Elle a recommandé à son futur successeur de «trouver le consensus au parlement que je n’ai pas obtenu», lui rappelant de «ne pas oublier que compromis n’est pas un gros mot».

Theresa May aura peiné à dresser un bilan positif de son passage à Downing Street. Son échec sur le Brexit ne lui aura pas laissé le loisir de s’attaquer aux «injustices brûlantes» de la société britannique qu’elle avait promis d’atténuer à son arrivée . Elle n’a pu que se féliciter d’avoir poursuivi les efforts de son prédécesseur David Cameron dans le redressement des finances publiques et le niveau d’emploi record.

Le chef de l’opposition Jeremy Corbyn a estimé qu’elle «a eu raison de démissionner» et réclamé de nouvelles élections. «Elle a accepté maintenant ce que le pays sait depuis des mois: elle ne peut pas gouverner, pas plus que son parti divisé en voie de désintégration. Les injustices brûlantes qu’elle avait promis de régler il y a trois ans sont encore pires aujourd’hui», a-t-il cinglé.

Boris Johnson grand favori

Cette démission intervient avant même que les résultats des élections européennes en Grande-Bretagne soient annoncés.

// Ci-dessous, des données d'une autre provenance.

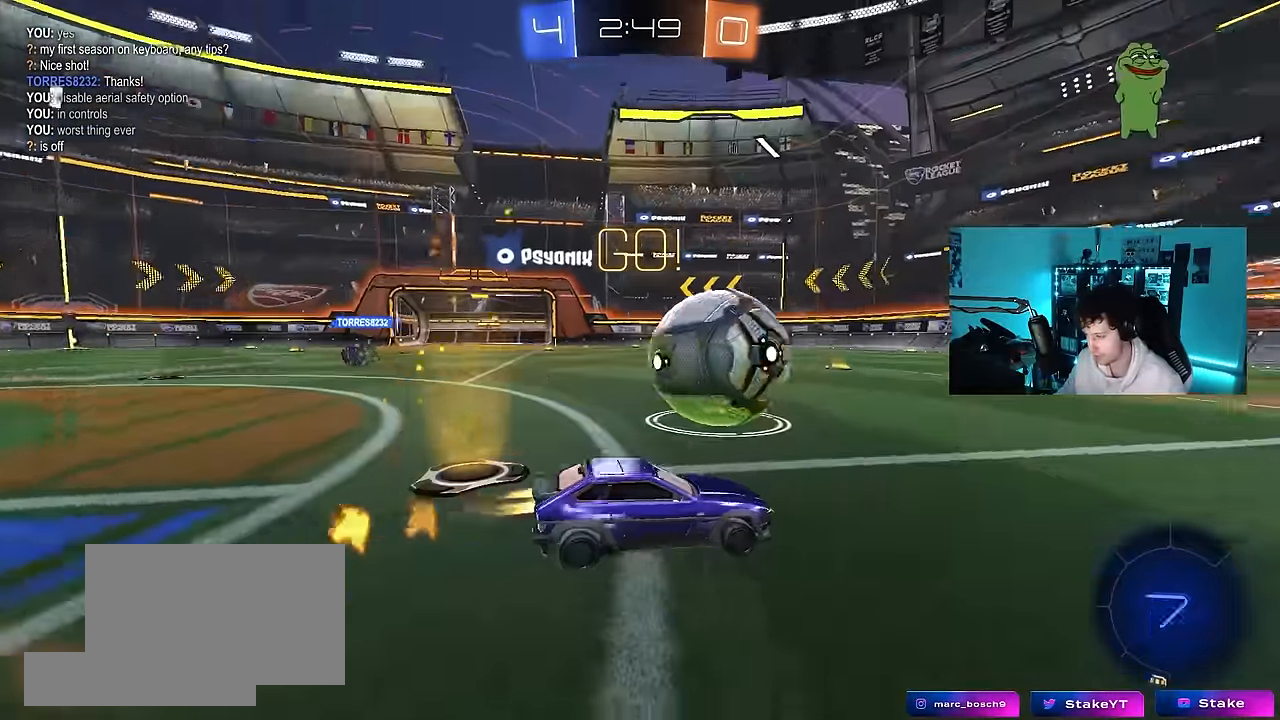
{"keys": ["a", "w"], "mouse": ["right"], "mouse_move": "still", "events": [[233, "a", "down"], [233, "mouse_left", "up"], [416, "mouse_right", "down"]]}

Ils devraient se traduire par une percée spectaculaire du Parti du Brexit de Nigel Farage, qui a capitalisé sur la frustration des électeurs qui avaient voté pour quitter l’UE et a siphonné le vote pour les conservateurs.

La course à la succession est déjà bien lancée. Boris Johnson est vu comme le grand favori pour contrer la percée du tribun europhobe à la droite du Parti conservateur. Il a confirmé son intention d’y participer. Après des attaques incessantes contre Theresa May durant tout son mandat, il a salué son départ «très digne» sur Twitter. «Merci pour ton service stoïque envers notre pays et le Parti conservateur. Il est maintenant temps de suivre ses conseils: nous rassembler et mettre en place le Brexit.»

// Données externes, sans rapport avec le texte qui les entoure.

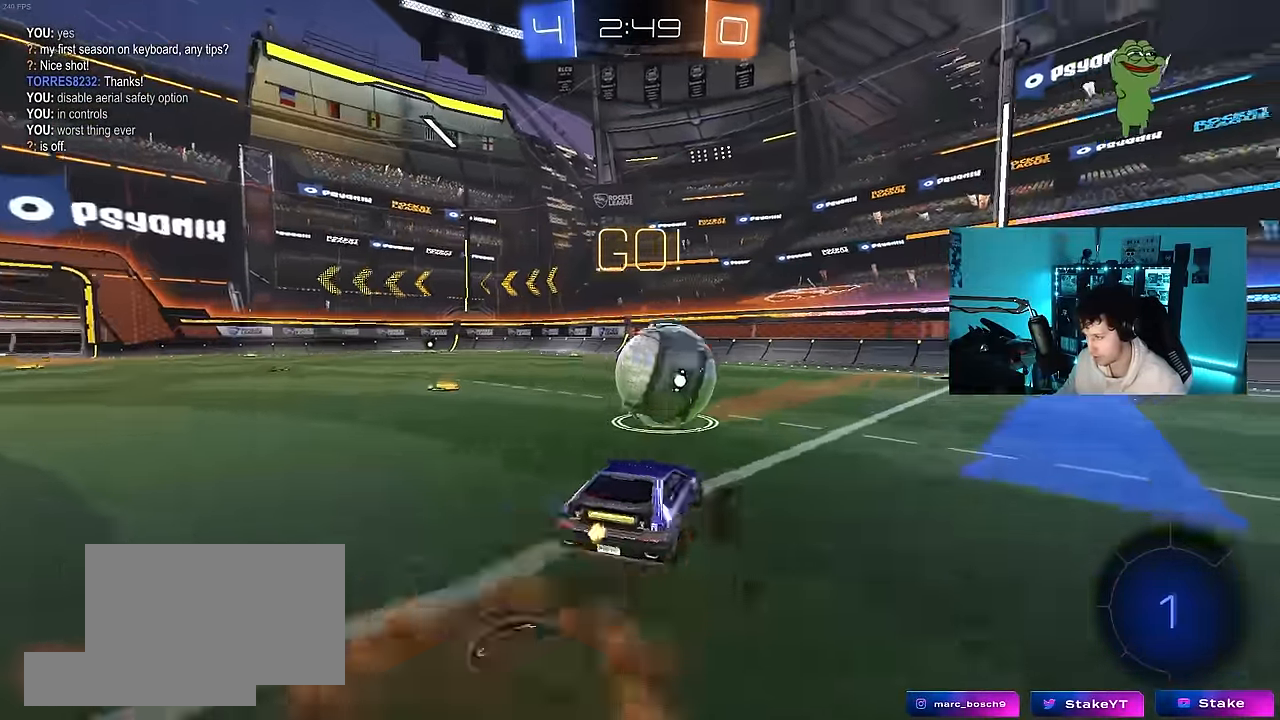
{"keys": ["d", "shift"], "mouse": [], "mouse_move": "still", "events": [[16, "a", "up"], [16, "d", "down"], [16, "mouse_right", "up"], [66, "shift", "down"], [100, "mouse_right", "down"], [100, "w", "up"], [150, "s", "down"], [200, "mouse_right", "up"], [483, "s", "up"]]}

Dans son sillage, figurent les ministres et anciens ministres pro-Brexit Dominic Raab, Andrea Leadsom, Michael Gove ou Penny Mordaunt, ainsi que les ex-pro-remain ralliés à la sortie de l’UE Jeremy Hunt, Sajid Javid et Rory Stewart. En tout, plus d’une quinzaine de candidats testent leurs chances. Les députés conservateurs vont devoir procéder par élimination au fil d’une série de votes successifs afin de déterminer deux finalistes, dont les noms seront soumis ensuite aux 125 000 adhérents tory. Le processus devrait aboutir d’ici au début de l’été.